During the next few weeks, it became clear to Elizabeth that Mr Charles Bingley was becoming very fond of Jane; and that Jane, for her part, returned his affection. While observing these attentions to her sister, at various parties and dances, Elizabeth was far from suspecting that she herself had become an object of interest in the eyes of his friend. Mr Darcy had looked at her without admiration at the ball; and when they next met, he looked at her only to criticise. But he began to find her face was made uncommonly intelligent by the beautiful expression of her dark eyes. He was forced to acknowledge her figure to be light and pleasing; and he was caught by the easy playfulness of her manners. Of all this she was quite unaware.
One night there was a large party assembled at Sir William Lucas's, and Mr Darcy was standing near Elizabeth when Sir William approached.
"What a charming amusement for young people dancing is," said Sir William. "It is one of the first refinements of polished societies."
"Certainly, sir; and it has the advantage also of being in vogue among the less polished societies of the world. Every savage can dance."
Sir William only smiled. At that moment Elizabeth turned toward them, and he called to her.
"My dear Miss Elizabeth, why are you not dancing?
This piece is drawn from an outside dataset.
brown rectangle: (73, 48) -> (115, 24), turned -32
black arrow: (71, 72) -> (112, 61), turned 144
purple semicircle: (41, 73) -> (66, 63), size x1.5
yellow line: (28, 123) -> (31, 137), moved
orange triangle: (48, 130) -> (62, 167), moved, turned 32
Mr Darcy, you must allow me to present this young lady to you as a very desirable partner." And taking her hand, he would have given it to Mr Darcy, when Elizabeth instantly drew back.
"Indeed, sir, I have not the least intention of dancing. You must not suppose that I moved this
way in order to beg for a partner."
Mr Darcy gravely asked her to dance; but in vain. Elizabeth was determined and turned away. Mr Darcy was intrigued by her indifference and stood looking after her.
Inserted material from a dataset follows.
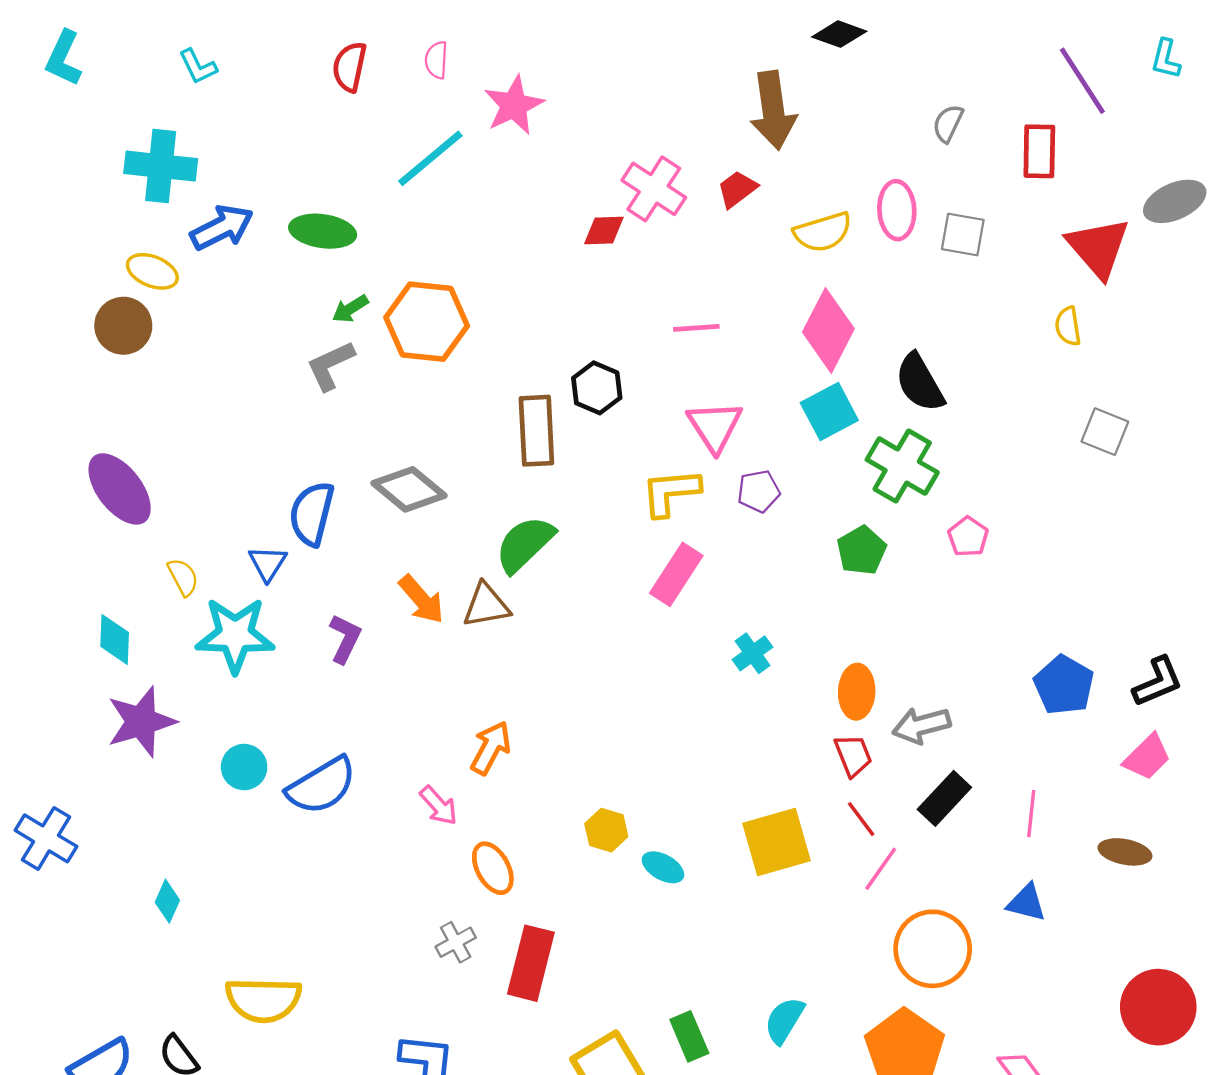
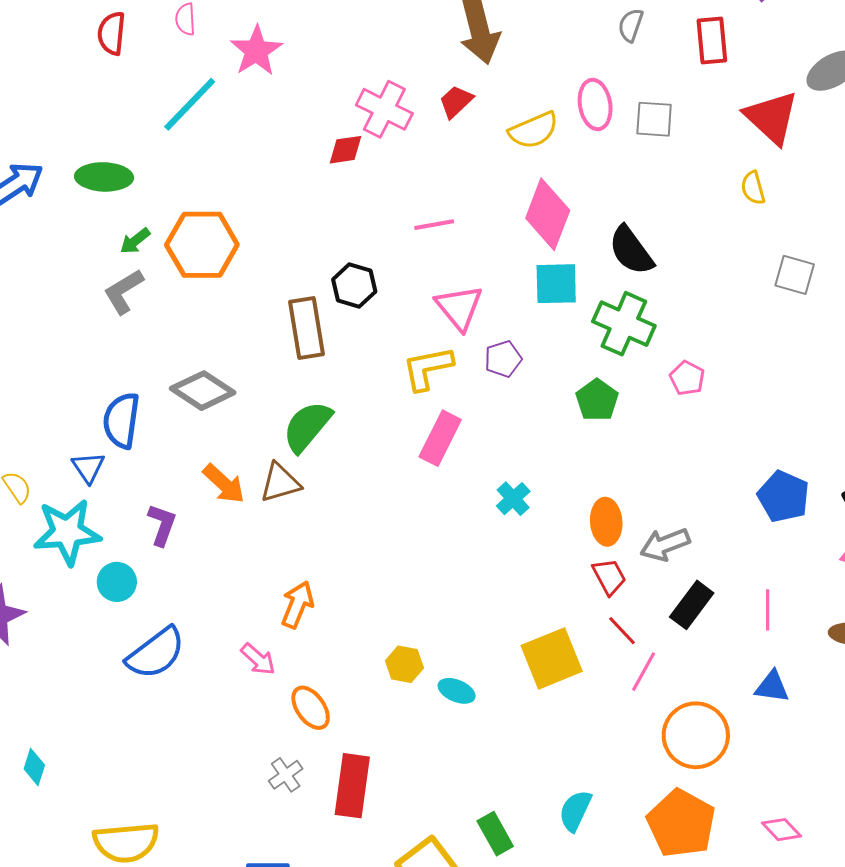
cyan square: (829, 411) -> (556, 284), turned 33
cyan circle: (244, 767) -> (117, 582), moved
"You are thinking how boring it would be to pass many evenings among these country people." He turned to find Miss Caroline Bingley at his side.
"You are quite wrong, I assure you. I was meditating on the very great pleasure which a pair of fine eyes in the face of a pretty woman can bestow."
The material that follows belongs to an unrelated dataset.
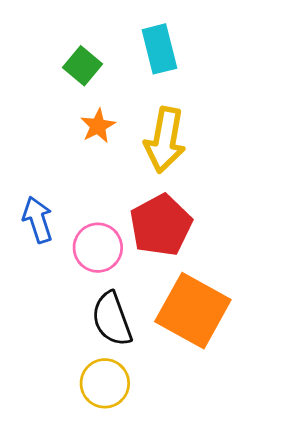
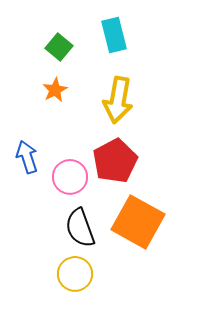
orange star: (98, 126) -> (55, 90), moved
"Oh!" said Miss Bingley, astonished. "Which lady has inspired such reflections?"
"Miss Elizabeth Bennet."
"I am all astonishment. How long has she been such a favourite? – and when am I to wish you joy?"
"A lady's imagination is very rapid," replied Darcy coldly. "It jumps from admiration to love, from love to matrimony in a moment."
"You will have a charming mother-in-law, indeed," said Miss Bingley spitefully.
He listened to her with perfect indifference, while his eyes continued to study Elizabeth across the room.
- be forced to acknowledge – have to admit
- bestow - confer or present (an honour, right, or gift)
- determined - if you are determined to do something, you have made a firm decision to do it and will not let anything stop you.
- in vain - without success or a result
- in vogue - if something is in vogue, is very popular and fashionable. If it comes into vogue, it becomes very popular and fashionable.